The Senate-passed bill was supported by the Statehouse Republicans for weeks. The bill is now headed to Tennessee Gov. Bill Lee’s (R) desk. If signed, it would overturn the ordinance passed by the Memphis City Council and apply statewide.

The original ordinance outlawed some traffic stops for minor violations. The legislation would prevent any local laws on traffic stops if an officer identifies or has suspicion that the person driving has broken a local ordinance, state or federal law. 

State Sen. London Lamar, a Democrat representing the district where Nichols was killed, called the bill a “slap in the face.”

“Not only for our city council, but all the local governing bodies in this state, because we’re telling them you are not smart enough to decide policies to help govern your own city,” Lamar said, according to The Associated Press. 

Republicans supported the legislation, saying it will help with reducing crime and showcasing examples where law enforcement uncovered violent crimes during stops. 

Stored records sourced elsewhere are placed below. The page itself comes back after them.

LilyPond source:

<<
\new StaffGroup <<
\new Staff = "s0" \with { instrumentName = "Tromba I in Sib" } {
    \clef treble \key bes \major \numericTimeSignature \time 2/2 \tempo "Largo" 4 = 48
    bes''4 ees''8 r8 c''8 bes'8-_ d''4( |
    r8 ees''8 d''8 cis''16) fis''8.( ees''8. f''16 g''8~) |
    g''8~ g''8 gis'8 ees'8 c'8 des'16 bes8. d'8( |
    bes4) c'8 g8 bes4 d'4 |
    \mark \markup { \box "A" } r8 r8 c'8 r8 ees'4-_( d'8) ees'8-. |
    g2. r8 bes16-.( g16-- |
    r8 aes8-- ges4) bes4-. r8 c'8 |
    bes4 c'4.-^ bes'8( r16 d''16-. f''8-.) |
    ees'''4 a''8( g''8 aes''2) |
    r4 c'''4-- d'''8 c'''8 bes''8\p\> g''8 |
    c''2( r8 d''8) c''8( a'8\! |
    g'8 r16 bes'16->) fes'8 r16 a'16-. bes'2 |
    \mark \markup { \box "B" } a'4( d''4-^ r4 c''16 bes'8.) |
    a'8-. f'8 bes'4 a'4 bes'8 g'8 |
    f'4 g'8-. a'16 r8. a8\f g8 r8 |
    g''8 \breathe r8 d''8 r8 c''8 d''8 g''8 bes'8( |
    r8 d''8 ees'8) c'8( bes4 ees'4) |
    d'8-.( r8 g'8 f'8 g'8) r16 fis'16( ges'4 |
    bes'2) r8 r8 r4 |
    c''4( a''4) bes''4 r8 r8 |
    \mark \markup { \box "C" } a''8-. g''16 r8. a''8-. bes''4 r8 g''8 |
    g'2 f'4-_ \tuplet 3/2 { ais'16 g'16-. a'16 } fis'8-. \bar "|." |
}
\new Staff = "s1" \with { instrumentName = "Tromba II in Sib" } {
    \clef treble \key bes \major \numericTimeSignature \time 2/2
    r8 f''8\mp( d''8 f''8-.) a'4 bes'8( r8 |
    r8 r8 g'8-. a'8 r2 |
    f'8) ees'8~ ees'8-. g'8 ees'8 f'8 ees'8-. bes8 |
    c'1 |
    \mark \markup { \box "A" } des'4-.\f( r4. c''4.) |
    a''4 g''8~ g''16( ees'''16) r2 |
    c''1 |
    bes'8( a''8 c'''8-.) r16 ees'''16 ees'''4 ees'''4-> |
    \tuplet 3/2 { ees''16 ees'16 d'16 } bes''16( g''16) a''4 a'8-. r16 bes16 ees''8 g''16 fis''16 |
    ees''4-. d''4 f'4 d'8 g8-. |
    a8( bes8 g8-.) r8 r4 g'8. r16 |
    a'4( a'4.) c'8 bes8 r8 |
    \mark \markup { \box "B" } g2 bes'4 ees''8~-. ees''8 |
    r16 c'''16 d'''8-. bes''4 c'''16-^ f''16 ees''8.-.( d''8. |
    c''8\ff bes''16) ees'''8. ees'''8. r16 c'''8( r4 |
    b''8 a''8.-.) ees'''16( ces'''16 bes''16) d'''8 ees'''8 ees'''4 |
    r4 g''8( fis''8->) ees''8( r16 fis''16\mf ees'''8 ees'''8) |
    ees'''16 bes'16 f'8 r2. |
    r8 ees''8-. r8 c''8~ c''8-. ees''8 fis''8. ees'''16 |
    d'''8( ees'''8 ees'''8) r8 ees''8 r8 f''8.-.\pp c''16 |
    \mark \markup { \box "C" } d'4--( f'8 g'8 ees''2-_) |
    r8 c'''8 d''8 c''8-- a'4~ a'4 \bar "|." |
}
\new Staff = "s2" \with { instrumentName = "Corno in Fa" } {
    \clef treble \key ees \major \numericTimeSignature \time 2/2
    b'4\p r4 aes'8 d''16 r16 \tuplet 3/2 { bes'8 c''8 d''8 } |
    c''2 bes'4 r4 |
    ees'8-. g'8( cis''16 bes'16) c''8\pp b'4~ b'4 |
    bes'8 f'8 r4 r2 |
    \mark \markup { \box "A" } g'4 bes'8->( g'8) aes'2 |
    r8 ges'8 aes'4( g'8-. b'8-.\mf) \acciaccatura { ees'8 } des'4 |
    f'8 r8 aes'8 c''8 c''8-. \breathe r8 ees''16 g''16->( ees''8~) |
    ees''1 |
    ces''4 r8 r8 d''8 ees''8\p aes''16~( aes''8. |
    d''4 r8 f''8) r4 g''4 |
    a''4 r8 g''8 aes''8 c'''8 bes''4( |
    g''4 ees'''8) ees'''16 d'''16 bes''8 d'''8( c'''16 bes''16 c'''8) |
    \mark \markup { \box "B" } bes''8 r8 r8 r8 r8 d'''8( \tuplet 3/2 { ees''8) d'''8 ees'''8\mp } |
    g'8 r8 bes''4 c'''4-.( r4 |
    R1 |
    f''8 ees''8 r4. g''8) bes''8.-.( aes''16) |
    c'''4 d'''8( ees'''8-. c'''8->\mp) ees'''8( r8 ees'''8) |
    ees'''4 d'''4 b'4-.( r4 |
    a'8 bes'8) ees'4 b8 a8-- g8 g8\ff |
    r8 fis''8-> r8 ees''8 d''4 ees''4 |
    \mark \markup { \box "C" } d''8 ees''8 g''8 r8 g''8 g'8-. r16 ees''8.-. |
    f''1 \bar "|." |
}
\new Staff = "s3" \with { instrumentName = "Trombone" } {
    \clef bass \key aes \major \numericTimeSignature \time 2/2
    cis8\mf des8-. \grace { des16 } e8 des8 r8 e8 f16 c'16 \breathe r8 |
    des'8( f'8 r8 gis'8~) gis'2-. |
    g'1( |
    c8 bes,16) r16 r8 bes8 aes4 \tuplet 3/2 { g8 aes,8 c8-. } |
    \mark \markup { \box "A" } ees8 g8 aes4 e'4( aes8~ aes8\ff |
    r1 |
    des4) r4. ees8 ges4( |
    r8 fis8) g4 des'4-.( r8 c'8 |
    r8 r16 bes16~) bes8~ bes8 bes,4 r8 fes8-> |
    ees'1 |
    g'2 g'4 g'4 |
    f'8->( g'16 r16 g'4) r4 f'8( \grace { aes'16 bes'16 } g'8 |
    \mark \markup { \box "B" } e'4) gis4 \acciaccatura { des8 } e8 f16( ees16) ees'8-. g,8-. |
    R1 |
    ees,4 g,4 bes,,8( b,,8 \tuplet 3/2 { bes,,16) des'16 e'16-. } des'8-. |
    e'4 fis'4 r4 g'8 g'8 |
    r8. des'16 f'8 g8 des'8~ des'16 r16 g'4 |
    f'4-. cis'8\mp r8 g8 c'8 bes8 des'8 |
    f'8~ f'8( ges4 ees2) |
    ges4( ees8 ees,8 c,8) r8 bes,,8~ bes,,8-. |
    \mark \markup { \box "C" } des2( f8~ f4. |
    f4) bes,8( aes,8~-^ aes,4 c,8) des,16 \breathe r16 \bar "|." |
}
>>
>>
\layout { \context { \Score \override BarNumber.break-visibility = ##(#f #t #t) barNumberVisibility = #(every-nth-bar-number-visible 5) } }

“It’s time to take handcuffs off police and put them on criminals where they belong,” state Senator Brent Taylor said, according to The New York Times. 

Nichols, a Black man, was killed in January 2023. All five officers, who are all Black, were charged with second-degree murder and civil rights violations in state court. The Department of Justice is conducting a probe into whether Memphis Police Department officers use excessive force or employ racially discriminatory policing practices.